Copy every line of text in the data below character for character, and leave out the picture markers.

[Input data]:
-*-*-

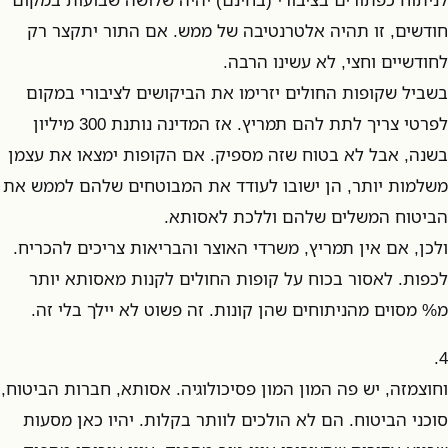
חודשים, זו תהיה אלטרנטיבה של ממש. אם התור יתקצר רק
לחודשיים וחצי, לא עשינו הרבה.
בשביל שקופות החולים יזרימו את הביקושים לציבורי במקום
לפרטי צריך לתת להם תמריץ. אז המדינה נותנת 300 מיליון
בשנה, אבל לא בטוח שזה מספיק. אם הקופות ימצאו את עצמן
משלמות יותר, הן ישובו לעודד את המבוטחים שלהם לממש את
הביטוח המשלים שלהם וללכת לאסותא.
ולכן, אם אין תמריץ, משרדי האוצר והבריאות צריכים להכריח.
לכפות. לאסור בכוח על קופות החולים לקנות מאסותא יותר
מ% מסוים מהניתוחים שהן קונות. זה פשוט לא יילך בלי זה.
4.
וחוצמזה, יש פה המון המון פסיכולוגיה. אסותא, חברות הביטוח,
סוכני הביטוח. הם לא הולכים לוותר בקלות. יהיו כאן מסעות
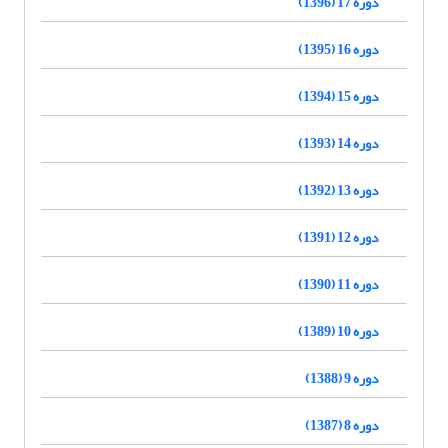
دوره 17 (1396)
دوره 16 (1395)
دوره 15 (1394)
دوره 14 (1393)
دوره 13 (1392)
دوره 12 (1391)
دوره 11 (1390)
دوره 10 (1389)
دوره 9 (1388)
دوره 8 (1387)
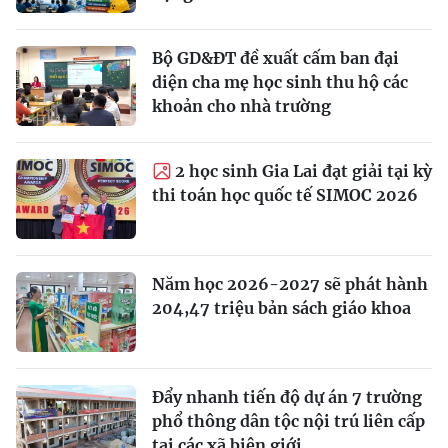
Bộ GD&ĐT đề xuất cấm ban đại
diện cha mẹ học sinh thu hộ các
khoản cho nhà trường
2 học sinh Gia Lai đạt giải tại kỳ
thi toán học quốc tế SIMOC 2026
Năm học 2026-2027 sẽ phát hành
204,47 triệu bản sách giáo khoa
Đẩy nhanh tiến độ dự án 7 trường
phổ thông dân tộc nội trú liên cấp
tại các xã biên giới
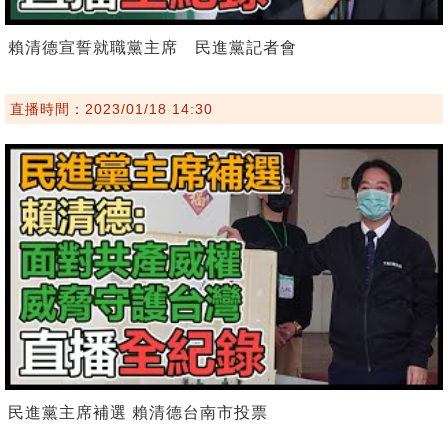
賴清德宣誓就職黨主席 民進黨記者會
直播時間：2023/01/18 14:30
民進黨主席補選 賴清德台南市投票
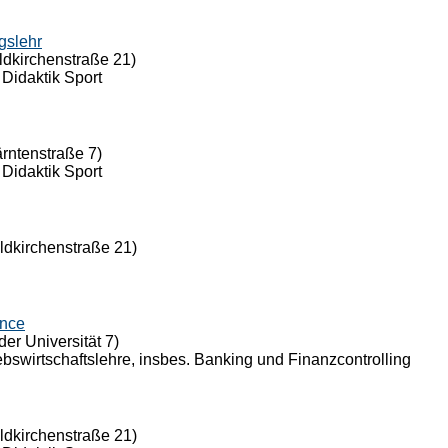
gslehr
ldkirchenstraße 21)
 Didaktik Sport
ärntenstraße 7)
 Didaktik Sport
eldkirchenstraße 21)
ance
der Universität 7)
riebswirtschaftslehre, insbes. Banking und Finanzcontrolling
eldkirchenstraße 21)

-*-*-

[Exercise answer]:
חודשים, זו תהיה אלטרנטיבה של ממש. אם התור יתקצר רק
לחודשיים וחצי, לא עשינו הרבה.
בשביל שקופות החולים יזרימו את הביקושים לציבורי במקום
לפרטי צריך לתת להם תמריץ. אז המדינה נותנת 300 מיליון
בשנה, אבל לא בטוח שזה מספיק. אם הקופות ימצאו את עצמן
משלמות יותר, הן ישובו לעודד את המבוטחים שלהם לממש את
הביטוח המשלים שלהם וללכת לאסותא.
ולכן, אם אין תמריץ, משרדי האוצר והבריאות צריכים להכריח.
לכפות. לאסור בכוח על קופות החולים לקנות מאסותא יותר
מ% מסוים מהניתוחים שהן קונות. זה פשוט לא יילך בלי זה.
4.
וחוצמזה, יש פה המון המון פסיכולוגיה. אסותא, חברות הביטוח,
סוכני הביטוח. הם לא הולכים לוותר בקלות. יהיו כאן מסעות
دوره 17 (1396)
دوره 16 (1395)
دوره 15 (1394)
دوره 14 (1393)
دوره 13 (1392)
دوره 12 (1391)
دوره 11 (1390)
دوره 10 (1389)
دوره 9 (1388)
دوره 8 (1387)
Bộ GD&ĐT đề xuất cấm ban đại
diện cha mẹ học sinh thu hộ các
khoản cho nhà trường
2 học sinh Gia Lai đạt giải tại kỳ
thi toán học quốc tế SIMOC 2026
Năm học 2026-2027 sẽ phát hành
204,47 triệu bản sách giáo khoa
Đẩy nhanh tiến độ dự án 7 trường
phổ thông dân tộc nội trú liên cấp
tại các xã biên giới
賴清德宣誓就職黨主席 民進黨記者會
直播時間：2023/01/18 14:30
民進黨主席補選 賴清德台南市投票
gslehr
ldkirchenstraße 21)
 Didaktik Sport
ärntenstraße 7)
 Didaktik Sport
eldkirchenstraße 21)
ance
der Universität 7)
riebswirtschaftslehre, insbes. Banking und Finanzcontrolling
eldkirchenstraße 21)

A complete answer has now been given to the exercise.